Produk sayuran ini bisa didapatkan di Kebun Percobaan (KP) Balai Penelitian Lingkungan Pertanian yang berlokasi di Jl. Raya Jakenan-Jaken KM 5 Pati.

Selain itu, pemerintah juga mengupayakan inovasi teknologi ramah lingkungan untuk diadopsi masyarakat petani secara luas. Adopsi teknologi ramah lingkungan secara luas akan dapat mencukupi kebutuhan produk pertanian sehat secara luas pula, sehingga masyarakat dan generasi Indonesia akan sehat, cerdas, dan hebat.

Salah satu teknologi pertanian ramah lingkungan adalah teknologi remediasi melalui pemanfaatan limbah pertanian. Remediasi adalah kegiatan membersihkan permukaan tanah/lahan yang tercemar.

Teknologi remediasi dikenalkan pada masyarakat luas untuk mengatasi lahan pertanian yang tercemar bahan kontaminan seperti pestisida dan logam berat. Biochar atau arang aktif yang dikombinasikan dengan kompos adalah salah satu teknologi yang dapat minimalisir kontaminan pada produk pertanian.

Salah seorang peneliti Balai Penelitian Lingkungan Pertanian (Balingtan), Elisabeth Srihayu Harsanti telah melakukan berbagai penelitian terkait dengan remediasi tanah.

“Kombinasi limbah pertanian biochar tongkol jagung dan pupuk kandang sapi atau ayam efektif sebagai bahan pembenah tanah untuk remediasi tanah sawah tercemar residu insektisida endosulfan,” tutur Harsanti.

Hasil penelitian Harsanti menunjukkan, aplikasi biochar yang dikombinasikan dengan kompos pukan ayam atau sapi mampu mempercepat penurunan α-endosulfan sekitar 66,5 % pada biochar: pukan ayam (1:4) dan 70,9% pada biochar:pukan sapi (1:4).

Dengan kombisansi yang sama hasil pada MT I masing-masing meningkatkah hasil antara 4,3% dan 8,5% dan pada MT II meningkatkan hasil antara 9,7% hingga 13,1% pada tanaman padi.

Pemberian biochar dikombinasikan kompos pupuk kandang juga meningkatkan hasil biomassa sawi sekitar 5,5% – 26,2 %. Kebun Percobaan (KP) Balingtan telah menerapkan teknologi remediasi di atas. Produk sayuran yang dihasilkan antara lain bayam, selada, sawi, kubis, bunga kol, tomat dan lain-lain.

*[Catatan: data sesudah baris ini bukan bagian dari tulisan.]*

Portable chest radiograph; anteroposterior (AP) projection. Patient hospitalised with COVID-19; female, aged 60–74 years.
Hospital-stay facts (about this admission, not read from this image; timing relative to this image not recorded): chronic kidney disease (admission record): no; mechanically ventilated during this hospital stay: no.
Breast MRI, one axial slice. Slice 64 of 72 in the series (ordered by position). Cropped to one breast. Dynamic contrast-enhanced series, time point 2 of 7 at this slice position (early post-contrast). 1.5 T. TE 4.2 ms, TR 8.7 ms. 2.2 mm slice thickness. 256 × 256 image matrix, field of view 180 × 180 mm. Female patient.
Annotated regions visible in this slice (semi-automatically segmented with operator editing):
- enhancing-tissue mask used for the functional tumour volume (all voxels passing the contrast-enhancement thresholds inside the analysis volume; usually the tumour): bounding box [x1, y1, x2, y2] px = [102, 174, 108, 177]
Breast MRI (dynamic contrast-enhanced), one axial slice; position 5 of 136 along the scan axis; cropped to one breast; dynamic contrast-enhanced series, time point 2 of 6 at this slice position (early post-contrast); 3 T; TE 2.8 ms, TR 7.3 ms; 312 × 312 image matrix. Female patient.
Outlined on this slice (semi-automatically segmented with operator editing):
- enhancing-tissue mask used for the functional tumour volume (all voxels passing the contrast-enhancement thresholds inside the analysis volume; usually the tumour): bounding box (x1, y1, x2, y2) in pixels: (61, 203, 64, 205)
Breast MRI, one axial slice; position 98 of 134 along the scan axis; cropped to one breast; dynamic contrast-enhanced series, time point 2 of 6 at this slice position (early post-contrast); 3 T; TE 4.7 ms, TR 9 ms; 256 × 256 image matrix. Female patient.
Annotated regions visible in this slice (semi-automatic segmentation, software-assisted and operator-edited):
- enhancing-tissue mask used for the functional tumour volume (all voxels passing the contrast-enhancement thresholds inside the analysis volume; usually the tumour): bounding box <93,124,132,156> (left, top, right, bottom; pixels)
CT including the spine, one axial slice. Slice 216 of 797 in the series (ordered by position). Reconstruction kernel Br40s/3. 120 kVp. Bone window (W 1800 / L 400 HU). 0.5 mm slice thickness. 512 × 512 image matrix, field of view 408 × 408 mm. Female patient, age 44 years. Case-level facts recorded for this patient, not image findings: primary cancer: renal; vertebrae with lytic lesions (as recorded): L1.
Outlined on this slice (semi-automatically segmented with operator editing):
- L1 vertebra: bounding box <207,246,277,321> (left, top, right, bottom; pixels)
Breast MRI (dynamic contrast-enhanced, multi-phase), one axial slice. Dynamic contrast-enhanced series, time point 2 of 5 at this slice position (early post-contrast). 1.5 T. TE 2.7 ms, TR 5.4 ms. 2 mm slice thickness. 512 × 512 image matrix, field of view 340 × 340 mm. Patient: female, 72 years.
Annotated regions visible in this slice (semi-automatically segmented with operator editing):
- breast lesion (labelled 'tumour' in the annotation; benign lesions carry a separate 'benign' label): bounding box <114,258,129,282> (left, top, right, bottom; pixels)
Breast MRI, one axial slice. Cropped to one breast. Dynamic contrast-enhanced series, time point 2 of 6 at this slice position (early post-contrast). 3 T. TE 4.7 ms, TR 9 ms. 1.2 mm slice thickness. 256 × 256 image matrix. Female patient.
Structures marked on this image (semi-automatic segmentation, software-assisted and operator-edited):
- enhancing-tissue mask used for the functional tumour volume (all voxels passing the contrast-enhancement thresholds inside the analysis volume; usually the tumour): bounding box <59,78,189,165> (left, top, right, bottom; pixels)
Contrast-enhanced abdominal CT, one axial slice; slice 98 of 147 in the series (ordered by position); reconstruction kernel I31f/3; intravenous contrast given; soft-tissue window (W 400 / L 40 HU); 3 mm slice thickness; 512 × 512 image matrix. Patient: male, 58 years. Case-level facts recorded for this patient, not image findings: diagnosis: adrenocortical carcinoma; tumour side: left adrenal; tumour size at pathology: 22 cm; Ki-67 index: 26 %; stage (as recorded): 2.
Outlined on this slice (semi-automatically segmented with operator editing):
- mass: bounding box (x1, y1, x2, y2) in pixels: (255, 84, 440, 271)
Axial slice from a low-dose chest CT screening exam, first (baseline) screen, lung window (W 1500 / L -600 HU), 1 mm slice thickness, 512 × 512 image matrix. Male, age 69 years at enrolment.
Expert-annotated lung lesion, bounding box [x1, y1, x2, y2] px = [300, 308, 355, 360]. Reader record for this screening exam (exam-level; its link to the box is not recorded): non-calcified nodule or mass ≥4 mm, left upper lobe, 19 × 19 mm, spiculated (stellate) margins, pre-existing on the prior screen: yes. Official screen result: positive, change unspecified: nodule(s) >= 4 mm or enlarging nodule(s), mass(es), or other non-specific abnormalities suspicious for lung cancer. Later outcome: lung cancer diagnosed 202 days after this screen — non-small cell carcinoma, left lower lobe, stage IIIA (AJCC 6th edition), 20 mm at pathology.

Elis (48 tahun) menuturkan bunga kol yang dibeli dari KP Balingtan awet dan tetap segar di simpan dalam kulkas selama 3 minggu.

“Bunga kol yang saya beli di KP Balingtan dapat bertahan hingga 3 minggu dalam lemari pendingn, padahal biasanya kalau dari pasar umum sekitar 6 hari sudah benyek dan kusam,” tutur Elis.

Biochar – pukan juga dikenalkan pada salah satu kelompok wanita tani perkotaan di Pati. Mereka menerapkan teknologi tersebut untuk bertanam sayuran seperti cabai, tomat, terong, bayam, dan seledri, juga tanpa pestisida kimia.

“Tomat hasil panenannya awet, tetap segar dan renyah disimpan dalam waktu lama,” tutur Nurhayati salah seorang anggotanya.

Perlu diketahui, produk-produk sayuran dan buah ramah lingkungan dikenalkan pada kegiatan Bazar Produk Ramah Lingkungan pada Aksi Peduli Lingkungan Pertanian yang dilangsungkan di Balingtan, Pati pada tanggal 1-7 Juli 2018.